Tugas Latihan —
**1.** Jawablah pertanyaan berikut berdasarkan berita tentang partai politik jelang Pemilu 2024.
(a) Siapa yang menyampaikan pandangan tentang mulai "panas"-nya partai politik, dan dari lembaga apa ia berasal?
(b) Polemik ketua umum di partai mana yang disebut sebagai salah satu contoh?
(c) Dua partai mana yang disebut saling lempar kritik?
**2.** Lanjutkan berita tentang partai politik jelang Pemilu 2024 mulai dari setelah kalimat terakhirnya.

Jelang Pemilu, Parpol Dinilai Mulai Gerakkan Mesin Partai dengan Playing Victim, Apa Itu?
Rumah pemilu | 24 September 2022, 10:48 WIBJAKARTA, KOMPAS.TV – Partai politik dinilai mulai gerakkan mesin politik mereka untuk menaikkan elektablitas dan perbincangan publik jelang Pemilu 2024.
Mulai dari polemik hingga urusan menjadikan tokoh atau partai mereka sebagai korban politik atau playing victim.
Hal itu diungkapkan oleh Muhammad Hanifuddin dari The Political Literacy tentang mulai ‘panas’nya beberapa partai politik jelang Pemilu 2024 mendatang.
Ia lantas menyebut beberapa contoh, polemik Ketua Umum di Partai Persatuan Pembangunan (PPP), isu capres-cawapres Prabowo-Muhaimin, adanya dari saling lempar kritik antara Demokrat vs PDI P.

Data yang Disediakan —
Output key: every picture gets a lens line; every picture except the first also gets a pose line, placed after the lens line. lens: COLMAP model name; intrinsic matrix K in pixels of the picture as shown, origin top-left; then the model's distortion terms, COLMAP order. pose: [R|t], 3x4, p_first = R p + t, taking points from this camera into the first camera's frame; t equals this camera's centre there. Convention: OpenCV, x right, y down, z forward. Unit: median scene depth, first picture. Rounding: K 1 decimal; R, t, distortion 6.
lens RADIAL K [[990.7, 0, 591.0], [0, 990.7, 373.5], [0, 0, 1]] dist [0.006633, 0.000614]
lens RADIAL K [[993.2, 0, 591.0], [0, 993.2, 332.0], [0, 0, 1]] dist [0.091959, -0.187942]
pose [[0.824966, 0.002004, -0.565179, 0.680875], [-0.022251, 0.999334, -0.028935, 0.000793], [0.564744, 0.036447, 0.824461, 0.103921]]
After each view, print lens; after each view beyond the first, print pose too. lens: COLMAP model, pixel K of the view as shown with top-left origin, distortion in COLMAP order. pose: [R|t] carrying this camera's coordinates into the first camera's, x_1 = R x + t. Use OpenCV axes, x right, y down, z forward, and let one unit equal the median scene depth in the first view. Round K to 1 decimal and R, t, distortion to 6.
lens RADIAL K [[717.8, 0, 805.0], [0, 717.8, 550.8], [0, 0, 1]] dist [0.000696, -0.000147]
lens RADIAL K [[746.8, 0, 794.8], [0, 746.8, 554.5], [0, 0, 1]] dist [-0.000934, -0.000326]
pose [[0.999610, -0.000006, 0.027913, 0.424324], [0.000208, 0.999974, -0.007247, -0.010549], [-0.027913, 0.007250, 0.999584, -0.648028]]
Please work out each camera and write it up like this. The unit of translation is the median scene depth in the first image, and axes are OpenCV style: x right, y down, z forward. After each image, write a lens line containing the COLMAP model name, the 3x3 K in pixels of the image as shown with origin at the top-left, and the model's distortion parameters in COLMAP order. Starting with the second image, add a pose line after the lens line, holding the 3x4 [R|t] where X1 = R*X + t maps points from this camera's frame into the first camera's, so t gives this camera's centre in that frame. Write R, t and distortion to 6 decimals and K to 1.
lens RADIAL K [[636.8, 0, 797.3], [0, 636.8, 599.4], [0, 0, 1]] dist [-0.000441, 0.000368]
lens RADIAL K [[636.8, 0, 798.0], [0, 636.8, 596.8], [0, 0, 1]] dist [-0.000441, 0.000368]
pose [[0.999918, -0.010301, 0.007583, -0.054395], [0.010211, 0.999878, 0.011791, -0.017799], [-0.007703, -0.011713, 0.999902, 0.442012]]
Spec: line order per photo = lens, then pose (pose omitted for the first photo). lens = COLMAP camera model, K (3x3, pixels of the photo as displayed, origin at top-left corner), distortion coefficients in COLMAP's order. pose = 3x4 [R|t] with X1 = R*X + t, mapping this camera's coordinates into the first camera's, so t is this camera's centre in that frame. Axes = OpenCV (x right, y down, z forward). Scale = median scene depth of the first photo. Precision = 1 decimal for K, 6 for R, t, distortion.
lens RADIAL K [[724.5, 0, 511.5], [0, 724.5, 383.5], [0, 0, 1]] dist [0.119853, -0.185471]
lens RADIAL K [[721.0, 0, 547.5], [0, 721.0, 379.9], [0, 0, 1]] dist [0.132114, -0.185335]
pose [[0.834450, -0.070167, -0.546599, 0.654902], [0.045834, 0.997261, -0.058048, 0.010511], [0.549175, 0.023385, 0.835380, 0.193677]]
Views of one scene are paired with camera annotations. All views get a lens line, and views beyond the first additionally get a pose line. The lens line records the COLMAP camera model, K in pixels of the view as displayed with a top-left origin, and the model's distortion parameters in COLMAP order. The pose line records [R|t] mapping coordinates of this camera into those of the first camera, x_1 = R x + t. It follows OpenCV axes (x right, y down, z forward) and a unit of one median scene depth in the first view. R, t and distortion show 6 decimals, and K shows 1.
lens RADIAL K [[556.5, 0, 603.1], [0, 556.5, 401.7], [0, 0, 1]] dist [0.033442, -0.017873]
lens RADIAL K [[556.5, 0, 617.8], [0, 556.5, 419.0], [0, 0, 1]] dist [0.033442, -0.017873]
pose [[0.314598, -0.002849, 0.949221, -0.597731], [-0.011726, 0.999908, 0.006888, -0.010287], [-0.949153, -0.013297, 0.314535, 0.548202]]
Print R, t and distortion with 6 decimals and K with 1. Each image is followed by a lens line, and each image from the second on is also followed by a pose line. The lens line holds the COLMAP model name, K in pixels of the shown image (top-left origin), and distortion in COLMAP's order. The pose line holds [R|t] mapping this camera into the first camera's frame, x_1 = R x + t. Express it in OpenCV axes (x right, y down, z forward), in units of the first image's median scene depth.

Kunci Jawaban —
**1.**
(a) Muhammad Hanifuddin dari The Political Literacy.
(b) Partai Persatuan Pembangunan (PPP).
(c) Demokrat dan PDI P.

**2.**
Belum lagi isu terkini terkait Dewan Kolonel vs Dewan Kopral yang menyeret Puan Maharani dan Ganjar Pranowo hingga pidato tokoh politik senior Susilo Bambang Yudhoyono (SBY).
Seperti diketahui, SBY dalam peryataan menyebut ada indikasi dugaaan kecurangan pemilu 2024 hingga membuat pihaknya akan turun gunung.
Pernyataan itu mendapatkan sorotan dan jadi polemik, serta ditanggapi parpol-parpol besar.
Hal-hal itu, kata Hanif, sangat terkait dengan upaya menggerakkan mesin partai jelang.
Termasuk penggunaan citra sebagi korban politik atau playing victim dalam upaya parpol memanaskan mesin partai mereka agar jadi perbincangan publik.
“Playing victim adalah salah satu strategi komunikasi politik untuk mendapatkan simpati massa. Dengan cara menempatkan diri (parpol) sebagai korban (politik),” papar Hanif kepada KOMPAS.TV, Jumat (24/9/2022) malam.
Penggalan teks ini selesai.